Exercise brief
Print the records below exactly, starting at the first line and stopping after the line that contains "Krishnagandhi.P, Gowtham V, Prem". Leave out any pictures.

Data for analysis
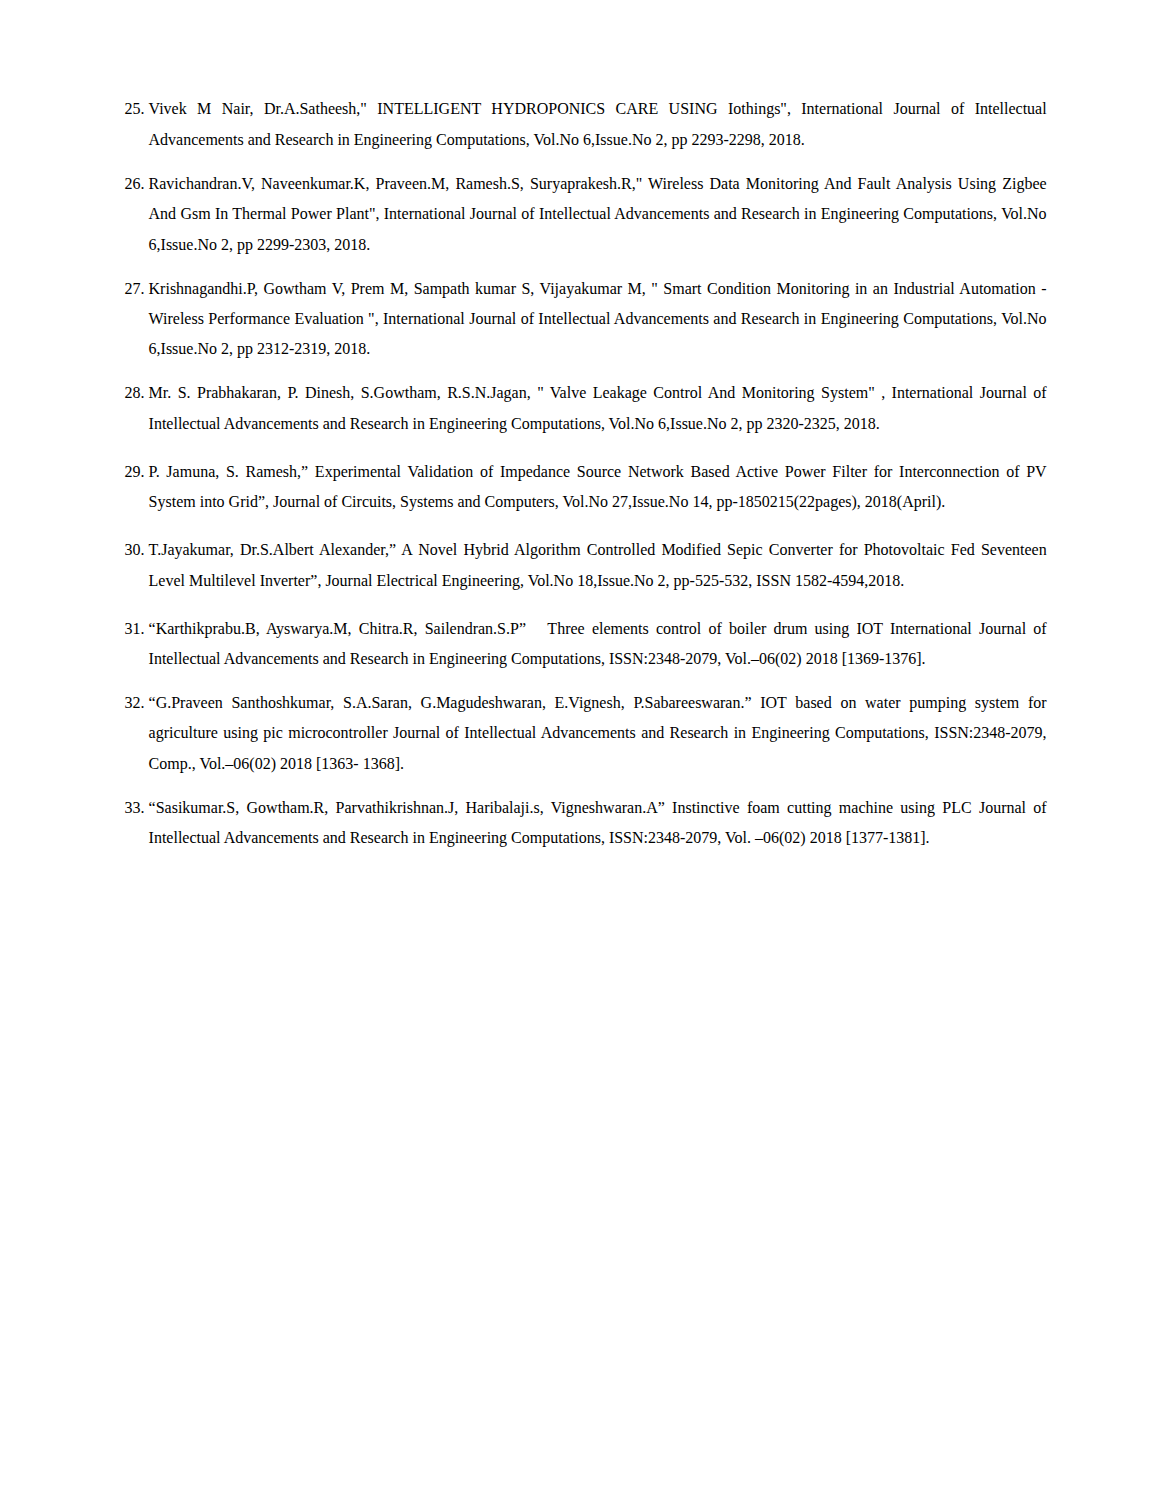Vivek M Nair, Dr.A.Satheesh," INTELLIGENT HYDROPONICS CARE USING Iothings", International Journal of Intellectual Advancements and Research in Engineering Computations, Vol.No 6,Issue.No 2, pp 2293-2298, 2018.
Ravichandran.V, Naveenkumar.K, Praveen.M, Ramesh.S, Suryaprakesh.R," Wireless Data Monitoring And Fault Analysis Using Zigbee And Gsm In Thermal Power Plant", International Journal of Intellectual Advancements and Research in Engineering Computations, Vol.No 6,Issue.No 2, pp 2299-2303, 2018.
Krishnagandhi.P, Gowtham V, Prem M, Sampath kumar S, Vijayakumar M, " Smart Condition Monitoring in an Industrial Automation - Wireless Performance Evaluation ", International Journal of Intellectual Advancements and Research in Engineering Computations, Vol.No 6,Issue.No 2, pp 2312-2319, 2018.
Mr. S. Prabhakaran, P. Dinesh, S.Gowtham, R.S.N.Jagan, " Valve Leakage Control And Monitoring System" , International Journal of Intellectual Advancements and Research in Engineering Computations, Vol.No 6,Issue.No 2, pp 2320-2325, 2018.
P. Jamuna, S. Ramesh,” Experimental Validation of Impedance Source Network Based Active Power Filter for Interconnection of PV System into Grid”, Journal of Circuits, Systems and Computers, Vol.No 27,Issue.No 14, pp-1850215(22pages), 2018(April).
T.Jayakumar, Dr.S.Albert Alexander,” A Novel Hybrid Algorithm Controlled Modified Sepic Converter for Photovoltaic Fed Seventeen Level Multilevel Inverter”, Journal Electrical Engineering, Vol.No 18,Issue.No 2, pp-525-532, ISSN 1582-4594,2018.
“Karthikprabu.B, Ayswarya.M, Chitra.R, Sailendran.S.P” Three elements control of boiler drum using IOT International Journal of Intellectual Advancements and Research in Engineering Computations, ISSN:2348-2079, Vol.–06(02) 2018 [1369-1376].
“G.Praveen Santhoshkumar, S.A.Saran, G.Magudeshwaran, E.Vignesh, P.Sabareeswaran.” IOT based on water pumping system for agriculture using pic microcontroller Journal of Intellectual Advancements and Research in Engineering Computations, ISSN:2348-2079, Comp., Vol.–06(02) 2018 [1363- 1368].
“Sasikumar.S, Gowtham.R, Parvathikrishnan.J, Haribalaji.s, Vigneshwaran.A” Instinctive foam cutting machine using PLC Journal of Intellectual Advancements and Research in Engineering Computations, ISSN:2348-2079, Vol. –06(02) 2018 [1377-1381].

Output for this exercise
Vivek M Nair, Dr.A.Satheesh," INTELLIGENT HYDROPONICS CARE USING Iothings", International Journal of Intellectual Advancements and Research in Engineering Computations, Vol.No 6,Issue.No 2, pp 2293-2298, 2018.
Ravichandran.V, Naveenkumar.K, Praveen.M, Ramesh.S, Suryaprakesh.R," Wireless Data Monitoring And Fault Analysis Using Zigbee And Gsm In Thermal Power Plant", International Journal of Intellectual Advancements and Research in Engineering Computations, Vol.No 6,Issue.No 2, pp 2299-2303, 2018.
Krishnagandhi.P, Gowtham V, Prem M, Sampath kumar S, Vijayakumar M, " Smart Condition Monitoring in an Industrial Automation - Wireless Performance Evaluation ", International Journal of Intellectual Advancements and Research in Engineering Computations, Vol.No 6,Issue.No 2, pp 2312-2319, 2018.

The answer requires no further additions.